İŞÇİLER HAKLARINI KULLANAMIYOR
Toplantıya katılanlar genel olarak sağlık sisteminin paralı ve güvenilmez olmasından, hastanelerden randevu alamadıklarından, eğitimin kötü olmasından yakındılar. “Yandaşlar kalkınırken, halkın yoksullaşması” tespiti hemen herkesin ortak noktasıydı. Daha önce sendikal mücadele içinde bulunmuş olan işçiler, en ufak bir hak aramada işten atmaların yaşandığını, işçilerin sendikaya üye olmak, grev yapmak gibi en temel haklarını bile kullanamaz hale geldiğini ifade ettiler.

Görev 1 ▸ Alıştırma metnine göre toplantıya katılan hemen herkesin ortak noktası hangi tespitti?
Görev 2 ▸ Alıştırma metninde "İŞÇİLER HAKLARINI KULLANAMIYOR" ile başlayıp "geldiğini ifade ettiler." ifadesine kadar süren bölümü hiç değiştirmeden döndürün.

Verilen Materyal ▸
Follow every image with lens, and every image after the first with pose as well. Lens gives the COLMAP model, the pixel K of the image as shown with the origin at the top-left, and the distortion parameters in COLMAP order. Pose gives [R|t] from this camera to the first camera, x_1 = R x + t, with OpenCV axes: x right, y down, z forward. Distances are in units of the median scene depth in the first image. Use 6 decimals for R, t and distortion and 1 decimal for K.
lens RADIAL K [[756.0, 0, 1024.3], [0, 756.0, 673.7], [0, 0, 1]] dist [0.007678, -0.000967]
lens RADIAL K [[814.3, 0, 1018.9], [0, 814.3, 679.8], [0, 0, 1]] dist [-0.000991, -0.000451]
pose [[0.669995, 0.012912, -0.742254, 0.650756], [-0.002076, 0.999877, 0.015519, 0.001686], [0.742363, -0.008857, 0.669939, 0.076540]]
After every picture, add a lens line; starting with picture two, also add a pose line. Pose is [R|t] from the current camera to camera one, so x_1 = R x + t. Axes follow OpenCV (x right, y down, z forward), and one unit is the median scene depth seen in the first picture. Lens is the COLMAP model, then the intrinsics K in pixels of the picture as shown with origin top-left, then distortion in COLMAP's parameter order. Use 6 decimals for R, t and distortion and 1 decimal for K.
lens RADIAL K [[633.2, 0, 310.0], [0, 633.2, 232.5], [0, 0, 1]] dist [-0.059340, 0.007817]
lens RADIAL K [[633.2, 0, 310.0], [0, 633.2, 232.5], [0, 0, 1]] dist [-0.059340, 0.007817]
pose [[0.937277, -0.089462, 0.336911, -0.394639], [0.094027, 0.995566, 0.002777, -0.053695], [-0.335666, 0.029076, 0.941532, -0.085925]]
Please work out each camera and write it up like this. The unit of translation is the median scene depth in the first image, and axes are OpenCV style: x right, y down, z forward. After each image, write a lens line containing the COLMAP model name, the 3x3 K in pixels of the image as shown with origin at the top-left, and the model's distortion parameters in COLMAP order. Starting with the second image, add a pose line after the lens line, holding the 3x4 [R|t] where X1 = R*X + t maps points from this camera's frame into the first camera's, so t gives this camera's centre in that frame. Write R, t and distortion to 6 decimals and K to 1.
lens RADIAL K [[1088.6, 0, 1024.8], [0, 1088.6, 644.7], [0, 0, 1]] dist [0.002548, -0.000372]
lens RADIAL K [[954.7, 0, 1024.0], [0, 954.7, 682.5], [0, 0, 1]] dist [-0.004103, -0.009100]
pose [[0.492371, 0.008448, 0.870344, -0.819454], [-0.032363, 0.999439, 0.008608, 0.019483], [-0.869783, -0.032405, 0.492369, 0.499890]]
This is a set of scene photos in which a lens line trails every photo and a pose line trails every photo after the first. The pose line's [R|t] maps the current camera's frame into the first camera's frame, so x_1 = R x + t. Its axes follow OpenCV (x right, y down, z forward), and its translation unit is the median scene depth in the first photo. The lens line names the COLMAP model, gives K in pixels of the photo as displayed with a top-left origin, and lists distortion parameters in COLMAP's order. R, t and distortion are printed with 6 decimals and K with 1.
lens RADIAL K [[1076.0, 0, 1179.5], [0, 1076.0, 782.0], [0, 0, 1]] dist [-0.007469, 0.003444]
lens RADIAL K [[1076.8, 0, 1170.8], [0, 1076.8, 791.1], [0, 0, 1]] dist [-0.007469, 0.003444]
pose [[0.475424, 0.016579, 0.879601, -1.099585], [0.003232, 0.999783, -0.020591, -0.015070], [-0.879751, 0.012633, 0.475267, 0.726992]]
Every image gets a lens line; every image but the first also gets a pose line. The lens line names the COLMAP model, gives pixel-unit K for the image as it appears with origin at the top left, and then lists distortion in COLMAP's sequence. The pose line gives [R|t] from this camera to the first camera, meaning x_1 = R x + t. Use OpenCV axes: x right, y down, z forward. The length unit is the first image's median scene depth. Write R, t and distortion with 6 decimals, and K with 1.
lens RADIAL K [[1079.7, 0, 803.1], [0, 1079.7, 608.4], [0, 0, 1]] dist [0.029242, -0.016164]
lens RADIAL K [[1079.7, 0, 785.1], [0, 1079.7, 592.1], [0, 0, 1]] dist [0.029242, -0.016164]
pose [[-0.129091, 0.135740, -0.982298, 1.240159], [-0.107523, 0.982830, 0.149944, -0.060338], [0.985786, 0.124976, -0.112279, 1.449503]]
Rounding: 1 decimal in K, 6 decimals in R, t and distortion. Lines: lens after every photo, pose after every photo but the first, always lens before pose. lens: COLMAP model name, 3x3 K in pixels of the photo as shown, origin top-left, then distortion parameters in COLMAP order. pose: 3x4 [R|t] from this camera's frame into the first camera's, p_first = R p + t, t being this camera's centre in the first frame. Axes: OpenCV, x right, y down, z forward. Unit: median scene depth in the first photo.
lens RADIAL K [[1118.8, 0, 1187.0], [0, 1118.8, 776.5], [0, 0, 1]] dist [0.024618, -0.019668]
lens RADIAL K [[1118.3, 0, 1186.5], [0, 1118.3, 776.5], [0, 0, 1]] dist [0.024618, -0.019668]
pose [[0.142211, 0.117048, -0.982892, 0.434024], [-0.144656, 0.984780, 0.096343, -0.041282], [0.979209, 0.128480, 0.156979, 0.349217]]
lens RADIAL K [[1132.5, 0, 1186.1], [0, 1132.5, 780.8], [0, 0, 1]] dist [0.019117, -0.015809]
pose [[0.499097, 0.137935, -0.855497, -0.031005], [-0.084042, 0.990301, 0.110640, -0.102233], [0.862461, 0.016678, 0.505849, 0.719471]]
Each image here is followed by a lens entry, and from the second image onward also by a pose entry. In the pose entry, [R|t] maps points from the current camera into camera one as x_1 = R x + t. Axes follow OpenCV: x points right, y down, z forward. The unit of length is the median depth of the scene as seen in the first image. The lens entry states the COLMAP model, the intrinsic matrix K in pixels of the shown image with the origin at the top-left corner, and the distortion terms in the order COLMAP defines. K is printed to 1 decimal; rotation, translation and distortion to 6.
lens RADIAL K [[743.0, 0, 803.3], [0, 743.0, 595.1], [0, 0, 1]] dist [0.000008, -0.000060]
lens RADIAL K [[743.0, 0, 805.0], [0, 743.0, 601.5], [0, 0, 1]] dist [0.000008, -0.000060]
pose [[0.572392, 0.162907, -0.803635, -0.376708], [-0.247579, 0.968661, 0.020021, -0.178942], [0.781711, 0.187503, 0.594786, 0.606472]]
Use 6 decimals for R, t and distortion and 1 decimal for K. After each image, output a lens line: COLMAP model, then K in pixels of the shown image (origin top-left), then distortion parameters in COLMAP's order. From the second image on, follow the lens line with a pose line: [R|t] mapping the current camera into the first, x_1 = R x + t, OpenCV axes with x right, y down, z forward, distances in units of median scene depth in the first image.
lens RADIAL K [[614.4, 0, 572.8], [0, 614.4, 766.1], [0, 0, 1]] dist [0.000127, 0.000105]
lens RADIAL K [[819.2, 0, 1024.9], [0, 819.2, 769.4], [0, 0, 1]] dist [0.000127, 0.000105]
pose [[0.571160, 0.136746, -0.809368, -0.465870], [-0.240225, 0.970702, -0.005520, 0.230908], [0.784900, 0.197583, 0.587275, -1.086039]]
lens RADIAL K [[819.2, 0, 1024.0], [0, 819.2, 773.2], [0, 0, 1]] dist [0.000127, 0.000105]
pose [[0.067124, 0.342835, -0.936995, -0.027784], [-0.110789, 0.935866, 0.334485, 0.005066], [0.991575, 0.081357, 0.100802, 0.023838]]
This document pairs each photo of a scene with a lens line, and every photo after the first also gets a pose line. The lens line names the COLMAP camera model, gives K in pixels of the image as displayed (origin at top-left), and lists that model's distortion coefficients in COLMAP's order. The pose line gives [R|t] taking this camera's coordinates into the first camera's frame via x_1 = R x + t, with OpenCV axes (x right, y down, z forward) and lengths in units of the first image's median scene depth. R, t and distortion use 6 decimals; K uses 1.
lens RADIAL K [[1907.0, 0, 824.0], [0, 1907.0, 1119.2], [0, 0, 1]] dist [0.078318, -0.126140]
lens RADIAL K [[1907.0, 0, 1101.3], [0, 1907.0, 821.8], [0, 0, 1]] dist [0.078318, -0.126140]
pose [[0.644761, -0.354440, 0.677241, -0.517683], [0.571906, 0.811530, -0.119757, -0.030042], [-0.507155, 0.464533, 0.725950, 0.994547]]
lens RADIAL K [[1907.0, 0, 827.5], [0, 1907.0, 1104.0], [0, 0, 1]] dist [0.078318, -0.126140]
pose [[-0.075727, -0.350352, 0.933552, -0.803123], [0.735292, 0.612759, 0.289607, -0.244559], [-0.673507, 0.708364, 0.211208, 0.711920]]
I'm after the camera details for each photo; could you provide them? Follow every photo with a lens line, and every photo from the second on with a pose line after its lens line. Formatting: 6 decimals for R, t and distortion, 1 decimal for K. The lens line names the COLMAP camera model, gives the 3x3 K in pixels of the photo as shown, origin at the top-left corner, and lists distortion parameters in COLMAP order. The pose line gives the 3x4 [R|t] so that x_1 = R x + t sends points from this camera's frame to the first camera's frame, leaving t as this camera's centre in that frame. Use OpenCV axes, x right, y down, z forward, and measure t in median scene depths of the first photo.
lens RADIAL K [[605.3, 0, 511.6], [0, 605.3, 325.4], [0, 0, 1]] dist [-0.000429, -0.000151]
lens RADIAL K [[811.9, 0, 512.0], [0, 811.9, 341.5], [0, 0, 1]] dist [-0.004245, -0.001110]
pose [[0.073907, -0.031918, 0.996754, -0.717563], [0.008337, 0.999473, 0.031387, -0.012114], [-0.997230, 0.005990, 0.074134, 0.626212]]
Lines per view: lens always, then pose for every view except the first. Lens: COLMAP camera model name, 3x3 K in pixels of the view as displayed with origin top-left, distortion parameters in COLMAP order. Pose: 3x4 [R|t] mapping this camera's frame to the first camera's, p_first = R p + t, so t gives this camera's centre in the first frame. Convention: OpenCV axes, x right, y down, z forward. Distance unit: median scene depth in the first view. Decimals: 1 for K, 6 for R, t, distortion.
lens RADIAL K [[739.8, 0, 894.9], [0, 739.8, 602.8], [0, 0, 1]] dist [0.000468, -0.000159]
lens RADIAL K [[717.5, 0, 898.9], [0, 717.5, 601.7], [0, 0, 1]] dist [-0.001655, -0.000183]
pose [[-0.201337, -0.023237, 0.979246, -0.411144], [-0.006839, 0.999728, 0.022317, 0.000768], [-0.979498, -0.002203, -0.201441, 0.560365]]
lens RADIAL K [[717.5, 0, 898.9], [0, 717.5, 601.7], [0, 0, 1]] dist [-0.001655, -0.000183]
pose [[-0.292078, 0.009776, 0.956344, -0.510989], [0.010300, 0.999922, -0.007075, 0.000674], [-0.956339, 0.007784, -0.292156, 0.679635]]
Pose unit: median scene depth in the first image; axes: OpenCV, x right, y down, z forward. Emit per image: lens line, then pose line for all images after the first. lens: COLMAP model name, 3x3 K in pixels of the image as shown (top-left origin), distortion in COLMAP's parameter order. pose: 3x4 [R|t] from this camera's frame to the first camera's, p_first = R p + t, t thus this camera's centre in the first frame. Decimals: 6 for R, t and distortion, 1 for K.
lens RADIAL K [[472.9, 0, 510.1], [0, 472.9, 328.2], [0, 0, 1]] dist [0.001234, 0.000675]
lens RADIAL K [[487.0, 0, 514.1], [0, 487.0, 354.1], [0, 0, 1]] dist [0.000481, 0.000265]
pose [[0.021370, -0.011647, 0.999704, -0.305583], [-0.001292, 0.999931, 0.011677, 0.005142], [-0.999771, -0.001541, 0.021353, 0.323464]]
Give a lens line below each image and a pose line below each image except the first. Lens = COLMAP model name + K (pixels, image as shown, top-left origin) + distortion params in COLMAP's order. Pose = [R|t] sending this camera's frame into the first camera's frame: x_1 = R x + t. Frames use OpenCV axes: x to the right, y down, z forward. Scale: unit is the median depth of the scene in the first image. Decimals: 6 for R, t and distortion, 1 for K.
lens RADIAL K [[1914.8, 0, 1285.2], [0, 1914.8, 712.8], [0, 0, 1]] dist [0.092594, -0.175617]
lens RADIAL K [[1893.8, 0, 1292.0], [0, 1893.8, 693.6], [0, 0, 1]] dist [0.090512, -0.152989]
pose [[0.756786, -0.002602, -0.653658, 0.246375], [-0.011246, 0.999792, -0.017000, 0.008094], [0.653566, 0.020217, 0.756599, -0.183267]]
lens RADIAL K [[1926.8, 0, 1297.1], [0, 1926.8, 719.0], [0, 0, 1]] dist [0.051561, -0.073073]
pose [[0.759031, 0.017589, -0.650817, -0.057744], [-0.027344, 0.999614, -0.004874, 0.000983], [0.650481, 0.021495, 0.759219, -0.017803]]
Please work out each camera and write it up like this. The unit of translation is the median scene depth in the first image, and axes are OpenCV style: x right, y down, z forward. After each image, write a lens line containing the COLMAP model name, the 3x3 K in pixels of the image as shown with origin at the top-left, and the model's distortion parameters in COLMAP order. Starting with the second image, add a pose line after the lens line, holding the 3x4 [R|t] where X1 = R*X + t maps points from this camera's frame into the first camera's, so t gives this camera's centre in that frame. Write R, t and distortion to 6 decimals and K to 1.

Yanıtınız 1 ▸ "Yandaşlar kalkınırken, halkın yoksullaşması" tespiti.

Yanıtınız 2 ▸
İŞÇİLER HAKLARINI KULLANAMIYOR
Toplantıya katılanlar genel olarak sağlık sisteminin paralı ve güvenilmez olmasından, hastanelerden randevu alamadıklarından, eğitimin kötü olmasından yakındılar. “Yandaşlar kalkınırken, halkın yoksullaşması” tespiti hemen herkesin ortak noktasıydı. Daha önce sendikal mücadele içinde bulunmuş olan işçiler, en ufak bir hak aramada işten atmaların yaşandığını, işçilerin sendikaya üye olmak, grev yapmak gibi en temel haklarını bile kullanamaz hale geldiğini ifade ettiler.